Этим высказыванием, к которому присоединились Роберт Силверберг и ряд других, представители «новой волны» продемонстрировали непонимание самой сути и специфики научной фантастики, в которой «пророчества» и «предсказания» есть своеобразная форма художественного анализа острейших проблем современности. Они продемонстрировали непонимание того, что «поучения», то есть нравственная оценка изображаемого, есть неотъемлемая функция всякого искусства, в том числе и научной фантастики, в которой содержится нравственная оценка возможных влияний научно-технического прогресса на судьбы людей. Подобное непонимание вытекает из установки «новой волны» на формально-эстетические поиски, в которых она видит главную задачу «настоящей» литературы. Недаром программа «молодых» на форуме выглядела весьма туманно: они заявили, что искусство должно строиться на эмоциях, а не на размышлениях.
«Мы творим с помощью картин, и образов, и мечтаний и желаем чего-то более волнующего, более художественного»,– провозгласил Р. Силверберг.

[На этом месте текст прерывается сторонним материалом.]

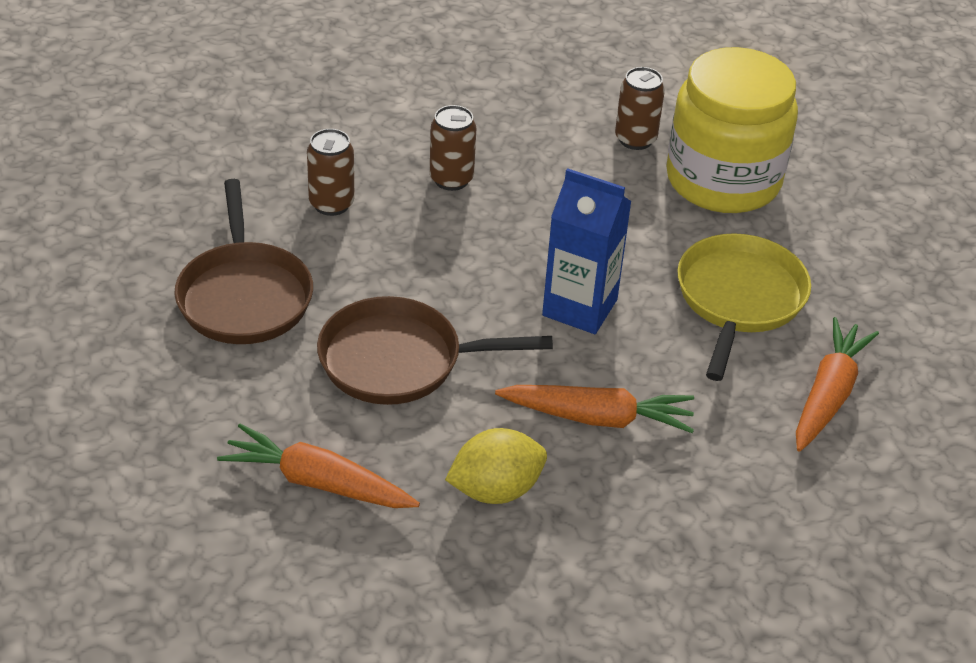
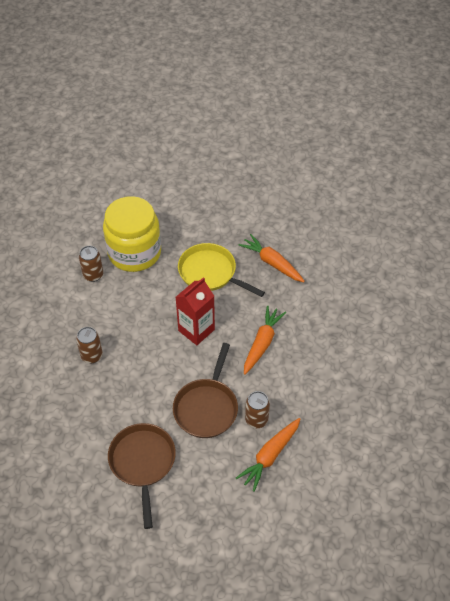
camera: 70 degrees left, 10 degrees up
brown pan [174,179,313,344] -> brown pan turned 105 degrees counterclockwise [108,423,176,529]
brown can [307,129,355,216] -> brown can moved to [245,391,270,428]
yellow lemon [445,428,547,504] -> none
blue carton [542,168,632,334] -> red carton [176,277,215,345]

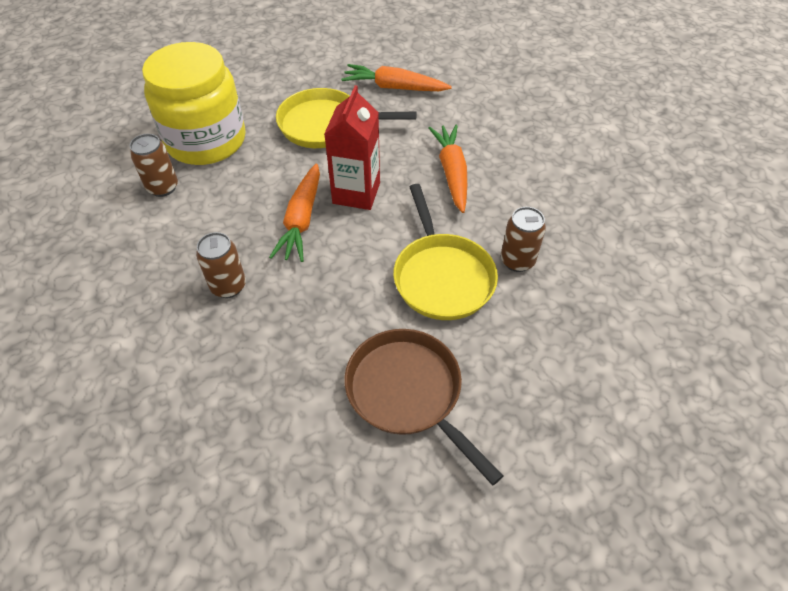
camera: 30 degrees left, 0 degrees up
brown pan [173,343,238,438] -> yellow pan [393,184,498,320]
orange carrot [236,418,300,492] -> orange carrot moved to [269,163,320,262]

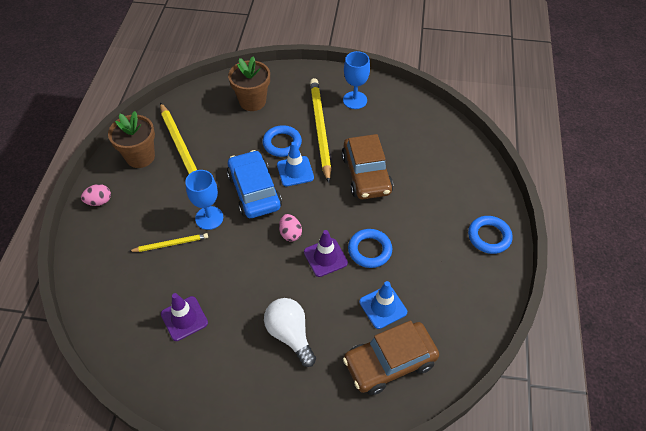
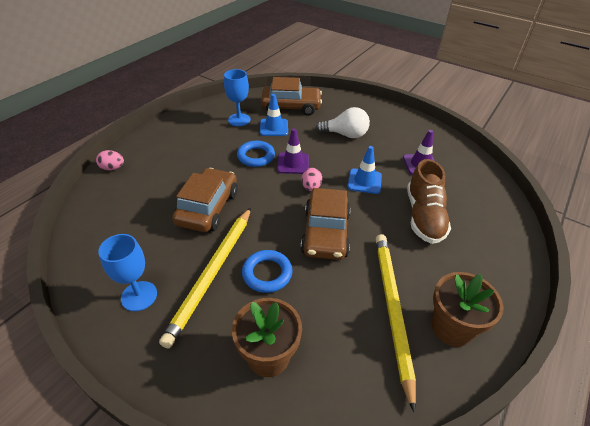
camera: 155 degrees left, 10 degrees down
pink egg [81,184,111,206] -> pink egg moved to [96,150,124,171]
yellow pencil [129,233,208,252] -> brown shoe [407,159,451,244]
blue goblet [185,170,223,230] -> blue goblet moved to [224,69,251,126]
blue car [227,150,282,218] -> brown car [301,188,351,260]
white light bulb [264,298,316,367] -> white light bulb turned 75 degrees counterclockwise [316,107,370,138]
blue traffic cone [277,142,314,186] -> blue traffic cone moved to [348,146,382,194]
blue ring [468,216,512,254] -> none

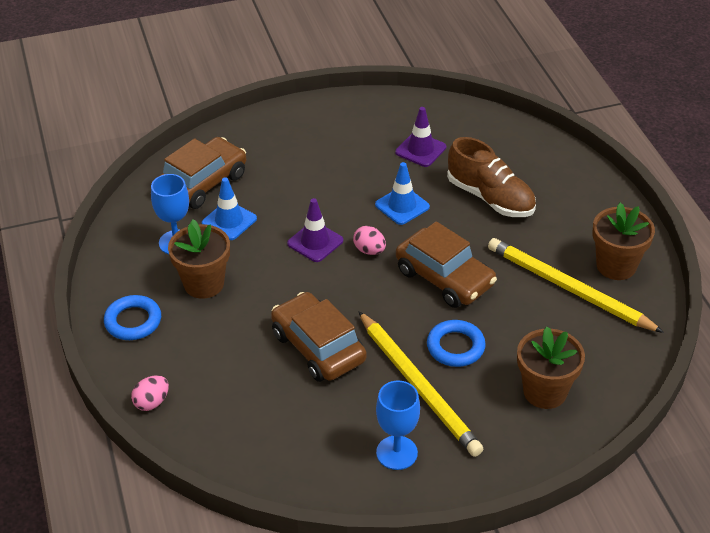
camera: 50 degrees left, 0 degrees up
blue ring [237,141,275,167] -> blue ring moved to [104,295,161,340]
white light bulb [316,107,370,138] -> none
none -> brown flower pot [168,220,230,299]

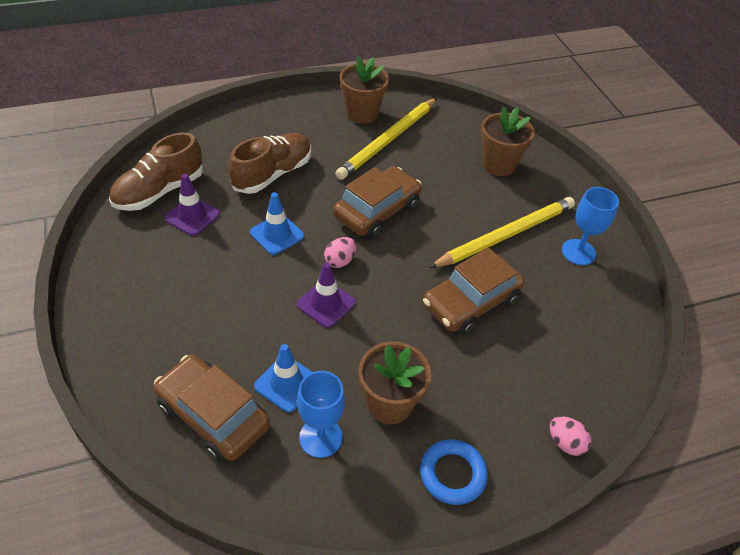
camera: 95 degrees left, 5 degrees up
blue ring [427,320,486,367] -> none
none -> brown shoe [109,132,203,211]

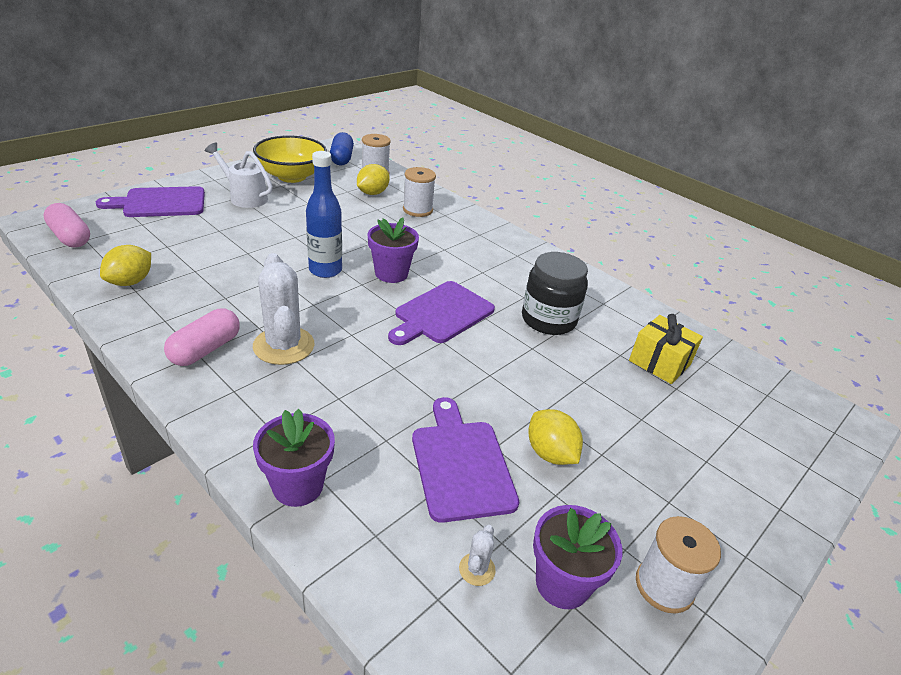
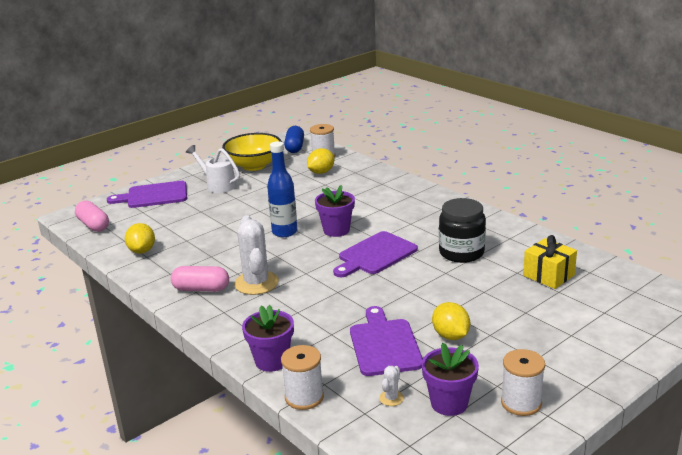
camera: 10 degrees right, 10 degrees down
yellow lemon [100,245,151,286] -> yellow lemon turned 45 degrees counterclockwise [125,223,155,254]
pink capsule [164,309,240,366] -> pink capsule turned 60 degrees clockwise [171,266,229,292]
white spool [403,167,436,217] -> white spool moved to [281,345,324,410]

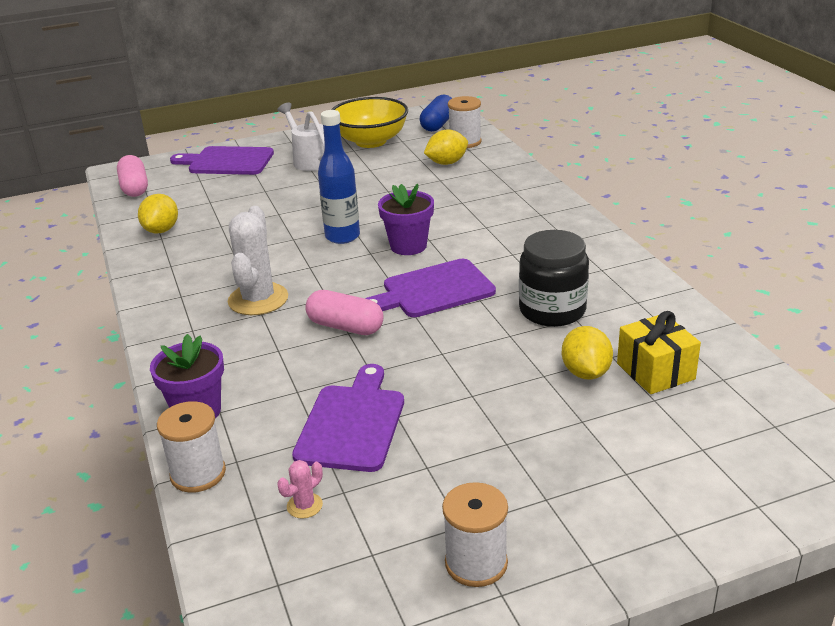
camera: 20 degrees right, 5 degrees up
pink capsule [171,266,229,292] -> pink capsule moved to [305,290,383,335]
white cactus [379,366,404,406] -> pink cactus [277,460,323,518]
purple flower pot [422,343,479,416] -> none
yellow lemon [432,302,470,340] -> yellow lemon moved to [562,326,613,379]

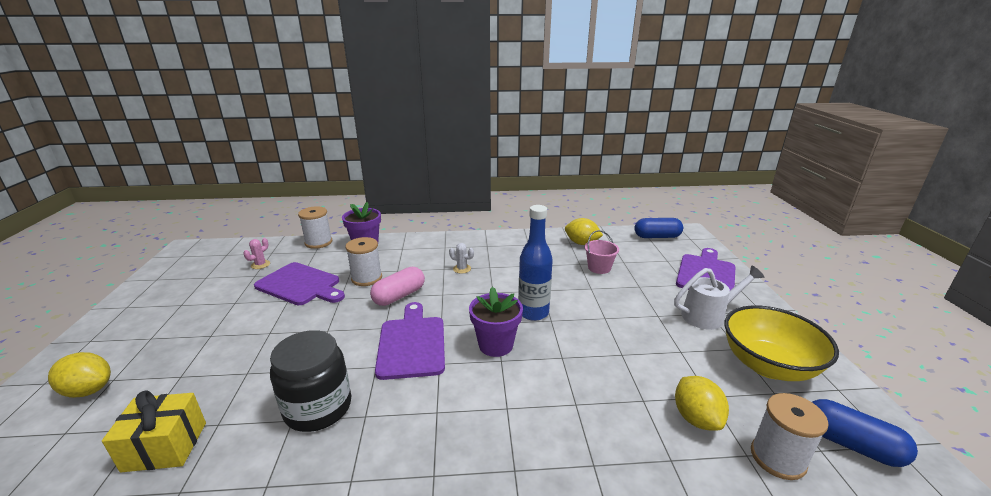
camera: 105 degrees right, 5 degrees down
pink capsule [117,155,148,197] -> blue capsule [634,218,683,238]
white cactus [228,206,288,315] -> white cactus [449,243,474,274], size x0.44
pink cactus [277,460,323,518] -> pink cactus turned 60 degrees clockwise [243,238,270,269]
white spool [442,482,508,587] -> white spool moved to [346,237,382,286]
yellow lemon [562,326,613,379] -> yellow lemon moved to [48,352,111,398]
none -> pink bucket [584,230,619,274]

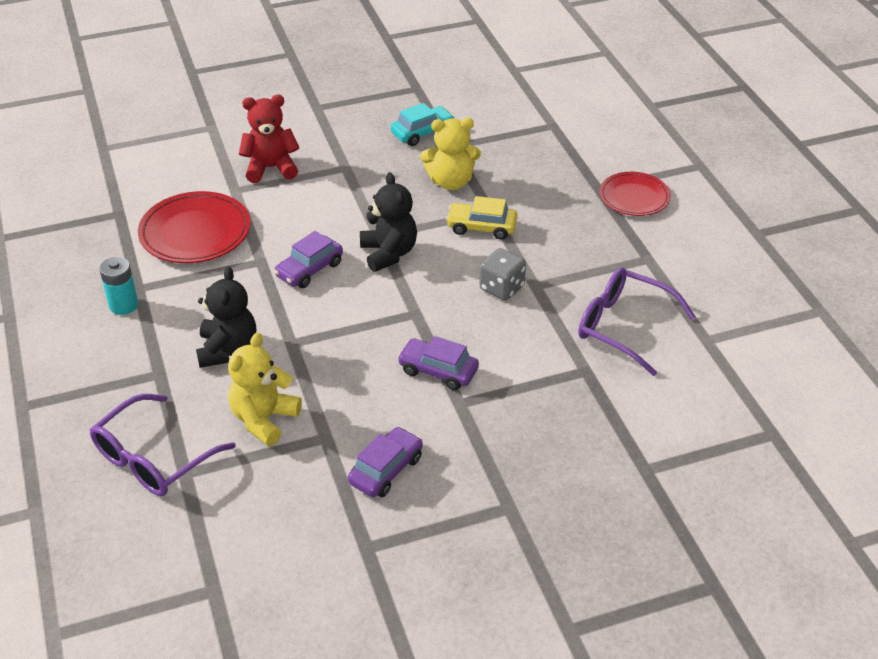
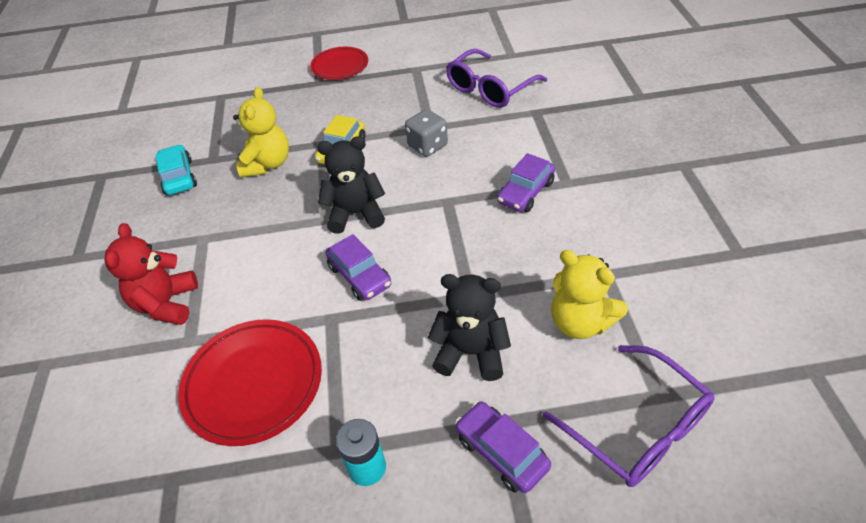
camera: 75 degrees left, 5 degrees up
purple car [348,426,423,497] -> purple car moved to [455,401,551,493]

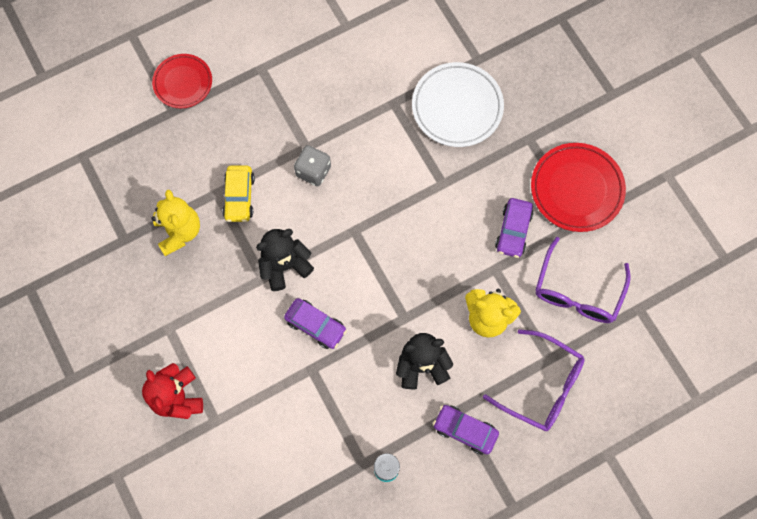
camera: 25 degrees left, 25 degrees up
turquoise car [156,144,197,195] -> none
red plate [178,319,322,446] -> red plate moved to [531,143,626,232]
purple glasses [446,49,547,108] -> purple glasses moved to [536,237,631,323]
purple car [497,153,555,212] -> purple car moved to [495,198,534,258]
none -> white plate [412,62,504,147]

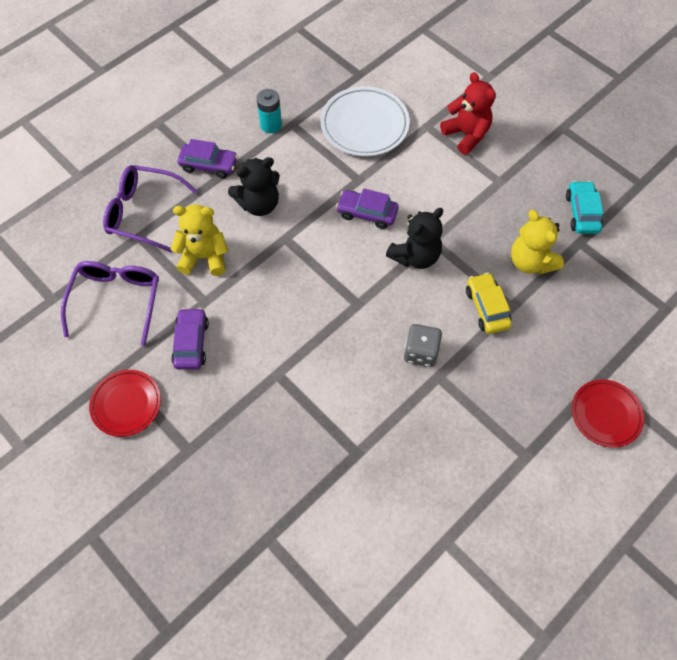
camera: 165 degrees right, 10 degrees down
white plate [412,62,504,147] -> white plate moved to [320,86,410,157]
red plate [531,143,626,232] -> red plate [89,370,161,437], size x0.66
none -> turquoise car [566,181,604,234]

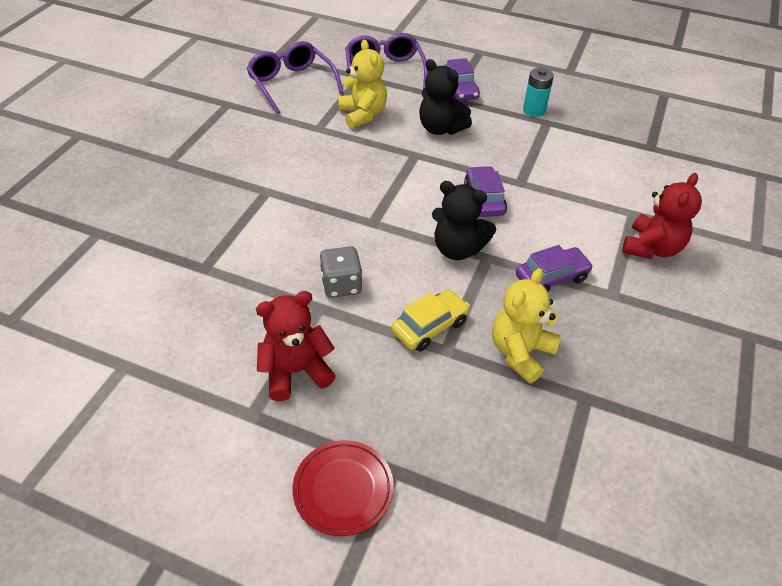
camera: 65 degrees right, 15 degrees down
purple glasses [61,261,159,346] -> purple glasses turned 105 degrees counterclockwise [246,41,344,114]
red plate [89,370,161,437] -> none
purple car [171,308,209,370] -> purple car moved to [516,245,593,292]
white plate [320,86,410,157] -> none
turquoise car [566,181,604,234] -> none
none -> red teddy bear [256,291,336,401]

Но, разумеется, желание «чего-то более волнующего» само по себе не может быть платформой литературного направления вообще. Не может оно и стать программой для научной фантастики. Современная научная фантастика имеет вполне определенную сущность и специфику, что, собственно, и позволяет говорить о ней как о самостоятельном литературном явлении. Такое понимание научной фантастики разрабатывается в последние годы в советском литературоведении (в частности, авторами данной статьи); близки к нему, как это видно из выступлений на форуме (и других высказываний), и «старшие» представители западной фантастики. Специфическая сущность современной научной фантастики, которую либо не понимают, либо внутренне не приемлют представители «новой волны», состоит в том, что она является принципиально новым способом художественного познания и отражения действительности, органически сочетающим приемы научного и художественного анализа. Она действует на более высоком уровне абстрагирования, чем реализм,– на уровне, близком к научному исследованию, пользуется гипотетическими («пророческими») конструкциями и моделями, и это обеспечивает ей возможность разрабатывать глобальные проблемы, которые столь характерны для современной действительности. Ведь эти проблемы, наиболее острые и важные для судеб человечества, в то же время далеко выходят за рамки индивидуального опыта и не находят художественного выражения в «формах самой жизни».
Все это не устраивает представителей «новой волны», и они всячески корят «старших» за стремление подчинить фантастику науке, логике, социальной проблематике. Обрушиваются они на «традиционную» научную фантастику и за ее обличительный, пропагандистский пафос. Это и понятно – ведь «новая волна» в своих формальных экспериментах уходит от острых и злободневных проблем современности, а для современной научной фантастики основной предмет анализа и изображения – даже не будущее (хотя она, естественно, включает в себя жанр утопии и «антиутопии»), а настоящее, специфически исследуемое как совокупность его возможных продолжений.
«Научная фантастика,– пишет американский литературовед Р. Уилсон в журнале «Экстраполейшн»,– это литература идеи, стремящаяся критически подойти к настоящему путем исследования будущего».
Ту же мысль развивает президент Британской ассоциации фантастов Э. Криспин: «Вопреки тому, что думают многие, фантасты... не стремятся предсказывать будущее. Поскольку они часто пишут о будущем, какая-нибудь из их догадок неизбежно осуществляется... В современной научной фантастике наиболее важное состоит в комментировании некоего аспекта настоящего».
Таким образом, в спорах о фантастике, развернувшихся на Западе, с очевидностью выявляется несостоятельность теоретической и бесперспективность практической линии «новой волны», постепенно утверждается понимание научной фантастики как метода художественного анализа, обращенного к современности в ее специфическом, глобальном аспекте, в ее тенденциях и проблемах, касающихся судеб человечества в целом.